Source records

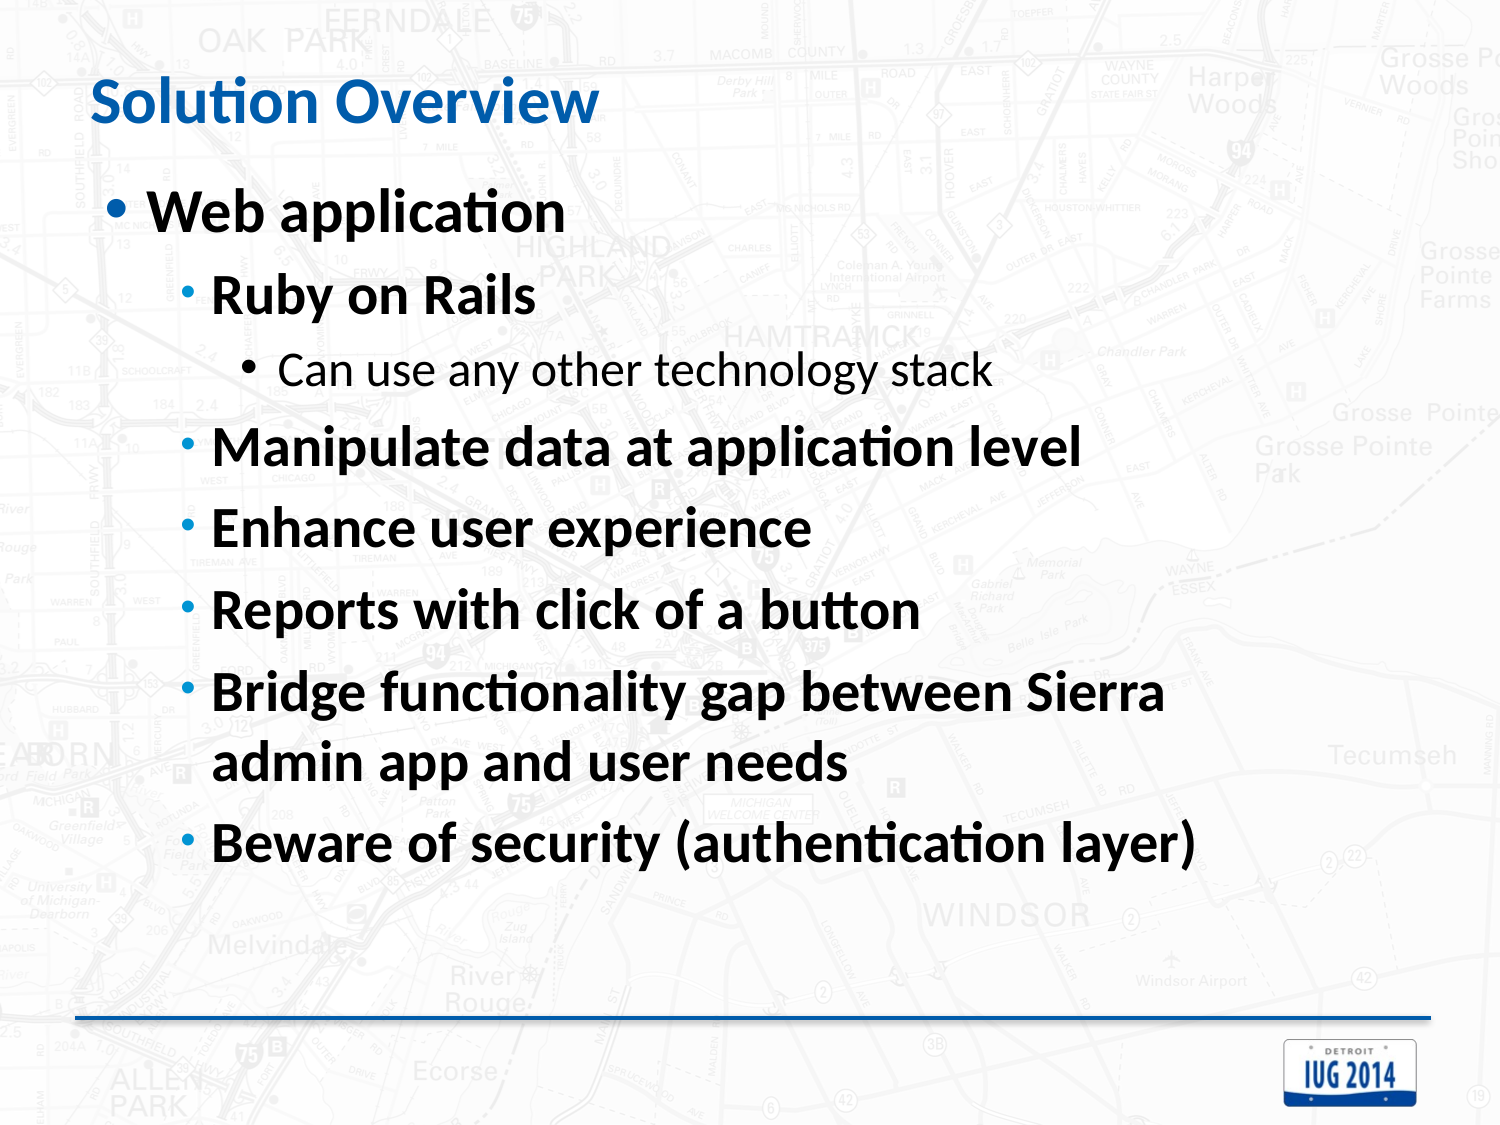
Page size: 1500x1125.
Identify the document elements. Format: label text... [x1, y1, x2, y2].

list Web application Ruby on Rails Can use any other technology stack Manipulate data at application level Enhance user experience Reports with click of a button Bridge functionality gap between Sierra admin app and user needs Beware of security (authentication layer) [75, 162, 1300, 962]
picture [1283, 1039, 1417, 1107]
title Solution Overview [75, 3, 1425, 191]
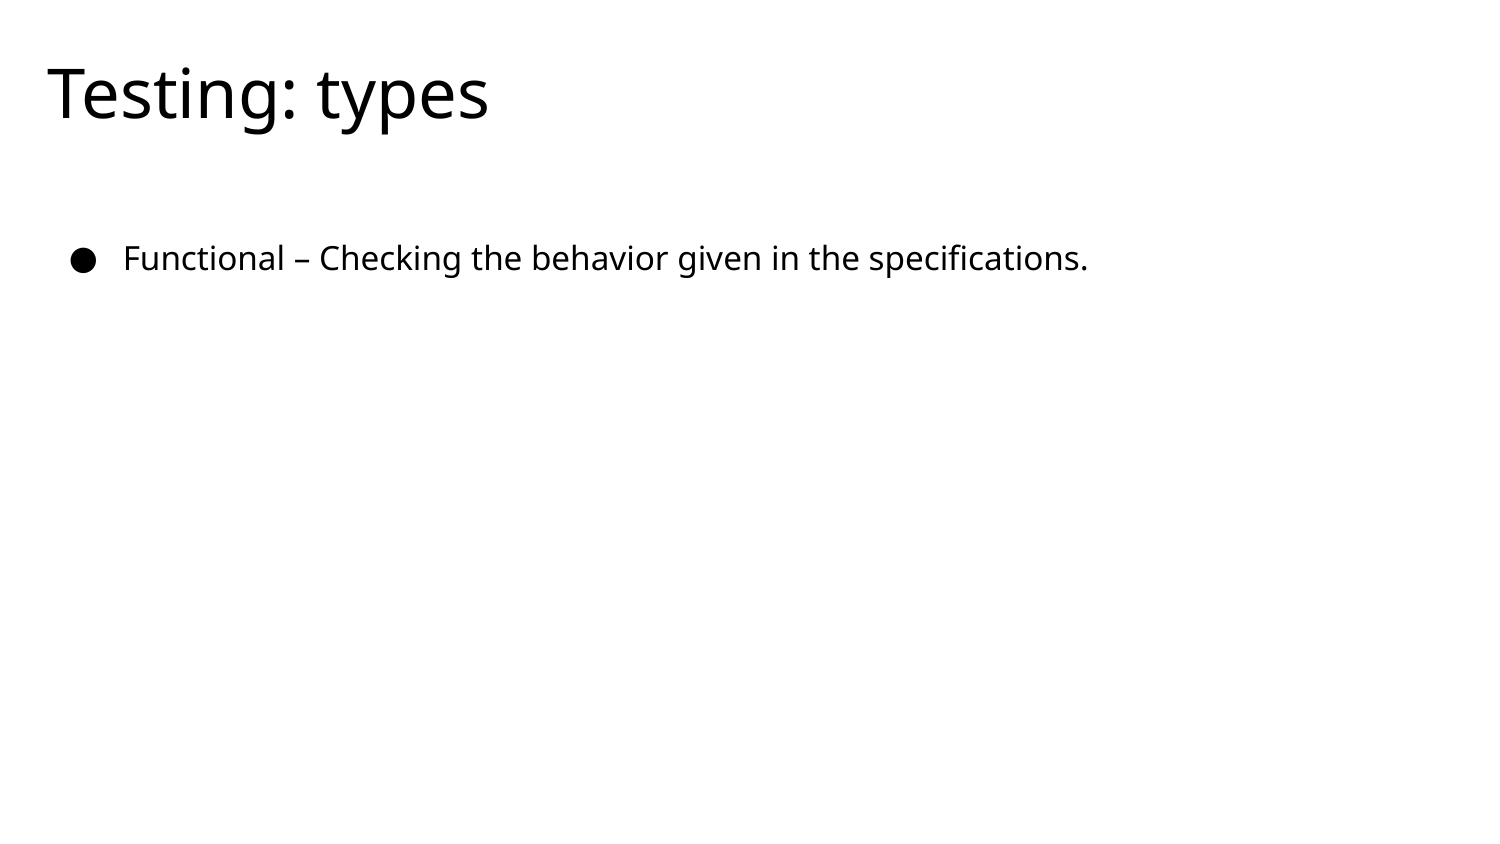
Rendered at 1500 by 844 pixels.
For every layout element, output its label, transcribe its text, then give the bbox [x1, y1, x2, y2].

§ TASK TO COMPLETE
Leave out the pictures and return every record word for word.

§ EXERCISE RESPONSE
Page size: 1500x1125.
Identify the document elements. Format: label text... [x1, y1, x2, y2].

list Web application Ruby on Rails Can use any other technology stack Manipulate data at application level Enhance user experience Reports with click of a button Bridge functionality gap between Sierra admin app and user needs Beware of security (authentication layer) [75, 162, 1300, 962]
picture [1283, 1039, 1417, 1107]
title Solution Overview [75, 3, 1425, 191]
Rendered at 1500 by 844 pixels.
For every layout element, output its label, transcribe its text, then give the bbox [x1, y1, x2, y2].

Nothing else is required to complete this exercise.